リナさんに信用してもらう為には、まず笑顔。と思うが、緊張すればするほど顔の筋肉が強張って痙攣して来て、うまく笑顔が作れないのだった。

そんな状況だったので、訪問して来たルートヴィッヒ殿下を見ても笑顔にはなれなかった。『迷惑!』という態度をとらなかっただけでも、むしろ褒めてほしいものである。

ノエライティーナ伯母様は、腹違いという事もあってあんまりお母様とは似ていなかった。身長もお母様より10センチくらい低い。そしてお母様よりも品がある。正に『貴婦人』って感じの人だ。

リナさんは、顔立ちはノエライティーナ伯母様にそっくりだったが、苦労して来たんだろうな。というオーラを発している人だった。ものすごく幸薄い雰囲気を湛えた人なのだ。

私と違う意味で笑顔が無い人だった。ルートヴィッヒ王子やフィリックス公子に意地悪を言われたら、心がポキっと折れてしまうのではないか?と不安になる。やはり、王子達の方の訪問は断るべきであっただろうか?ひどく緊張している様子に気の毒な気持ちになって来るくらいだ。

だけど、食事中ルートヴィッヒ王子もフィリックス公子もリナさんに嫌味を言って来たりとかはなかった。二人共、今日初めて出す煮込みハンバーグに夢中になっていた。王子の口には合ったようだ。フィリックスの方は中に刻んだ野菜が入っている事が不満だったようだが、何だかんだ言いつつも完食していた。

食事が終わってお茶の時間になると、男女で席を分けてリナさん達の側から王子達を引き剥がした。これでやっといろんな話を聞く事ができる。本当は、まだ五歳だという私の従甥のクオレ君や、エマさんが乳母をしているというフェルミナ王女殿下の事が聞きたかったのだが、リナさんが二人への愛情や心配の言葉を語って、それを聞いた王子達が子供達に嫌がらせをしたら困ると思って聞けなかったのだ。

女性だけでテーブルを囲んだ事でやっと聞く事ができた。

血のつながった親戚の皆さんを援助するのは当たり前だが、フェルミナ殿下の事も援助すると、前もって家族で話し合って決めていた。

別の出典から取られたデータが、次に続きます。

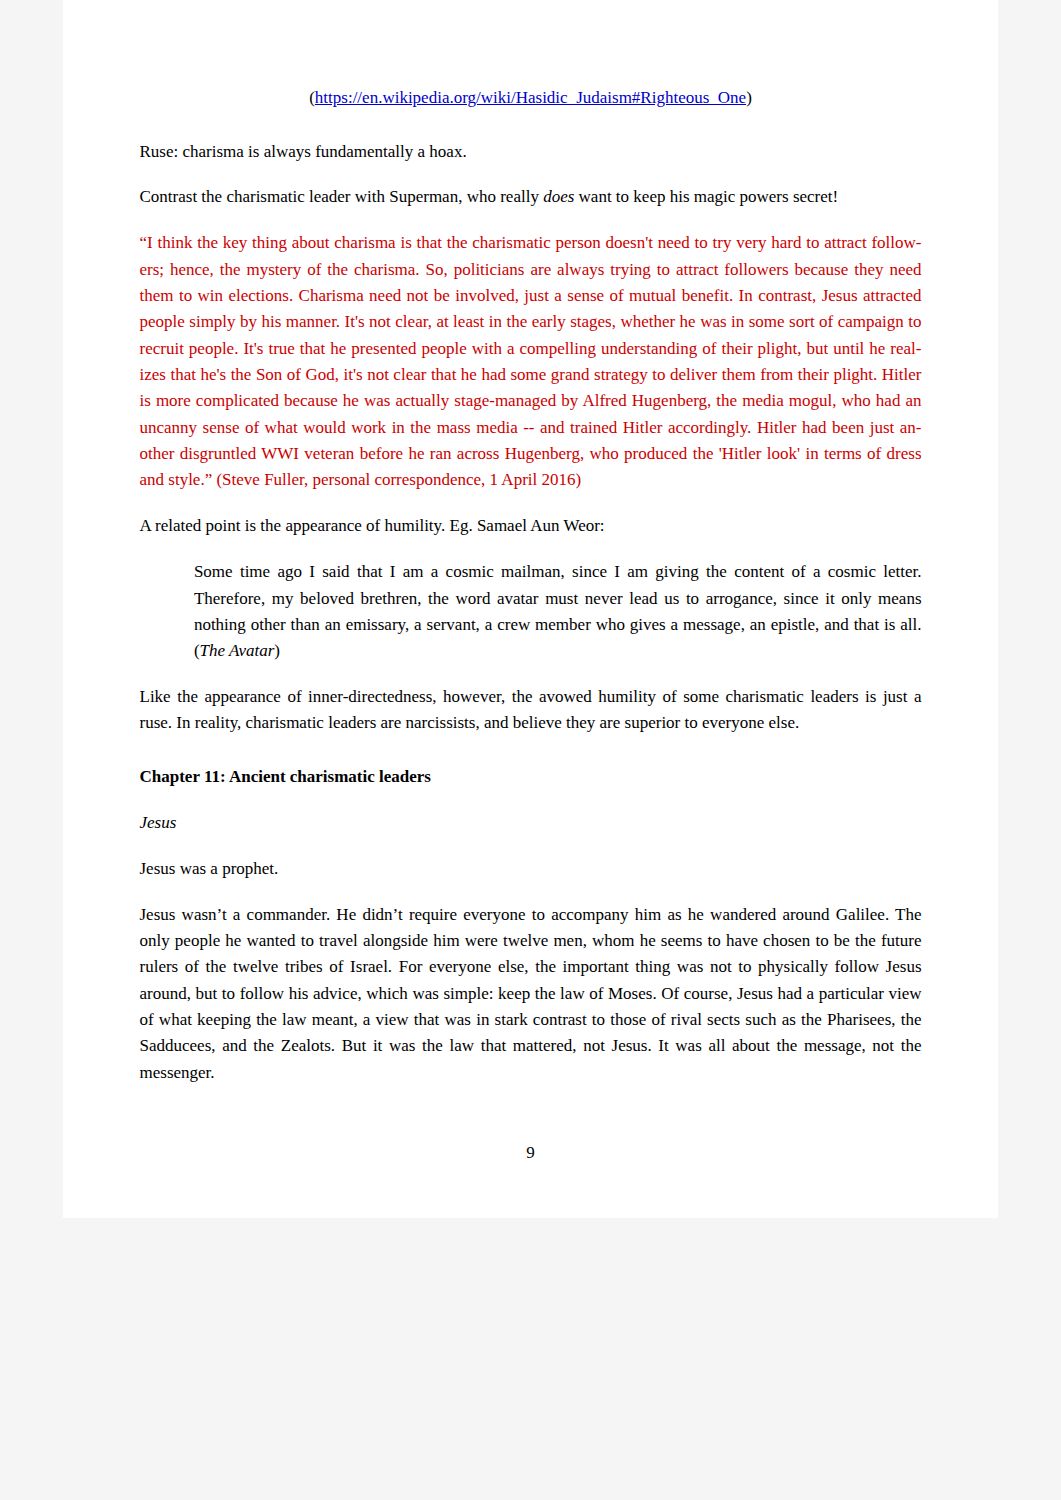(https://en.wikipedia.org/wiki/Hasidic_Judaism#Righteous_One)
Ruse: charisma is always fundamentally a hoax.
Contrast the charismatic leader with Superman, who really does want to keep his magic powers secret!
“I think the key thing about charisma is that the charismatic person doesn't need to try very hard to attract followers; hence, the mystery of the charisma. So, politicians are always trying to attract followers because they need them to win elections. Charisma need not be involved, just a sense of mutual benefit. In contrast, Jesus attracted people simply by his manner. It's not clear, at least in the early stages, whether he was in some sort of campaign to recruit people. It's true that he presented people with a compelling understanding of their plight, but until he realizes that he's the Son of God, it's not clear that he had some grand strategy to deliver them from their plight. Hitler is more complicated because he was actually stage-managed by Alfred Hugenberg, the media mogul, who had an uncanny sense of what would work in the mass media -- and trained Hitler accordingly. Hitler had been just another disgruntled WWI veteran before he ran across Hugenberg, who produced the 'Hitler look' in terms of dress and style.” (Steve Fuller, personal correspondence, 1 April 2016)
A related point is the appearance of humility. Eg. Samael Aun Weor:
Some time ago I said that I am a cosmic mailman, since I am giving the content of a cosmic letter. Therefore, my beloved brethren, the word avatar must never lead us to arrogance, since it only means nothing other than an emissary, a servant, a crew member who gives a message, an epistle, and that is all. (The Avatar)
Like the appearance of inner-directedness, however, the avowed humility of some charismatic leaders is just a ruse. In reality, charismatic leaders are narcissists, and believe they are superior to everyone else.
Chapter 11: Ancient charismatic leaders
Jesus
Jesus was a prophet.
Jesus wasn’t a commander. He didn’t require everyone to accompany him as he wandered around Galilee. The only people he wanted to travel alongside him were twelve men, whom he seems to have chosen to be the future rulers of the twelve tribes of Israel. For everyone else, the important thing was not to physically follow Jesus around, but to follow his advice, which was simple: keep the law of Moses. Of course, Jesus had a particular view of what keeping the law meant, a view that was in stark contrast to those of rival sects such as the Pharisees, the Sadducees, and the Zealots. But it was the law that mattered, not Jesus. It was all about the message, not the messenger.
9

『子供とその乳母』というのは、強い絆で結ばれているものだ。私達三姉弟もそうだし、お父様もそうだ。

無理に引き離そうとしても離れないだろうし、そうしてしまう事でエマさんやリナさんの弱みになってしまうかもしれない。それなら一緒に保護しておいた方がいい。

だが、保護しようと決めた一番の理由はフェルミナ様とその母上であられるティナーリア様が政治とも革命とも、全く無関係な方だったからである。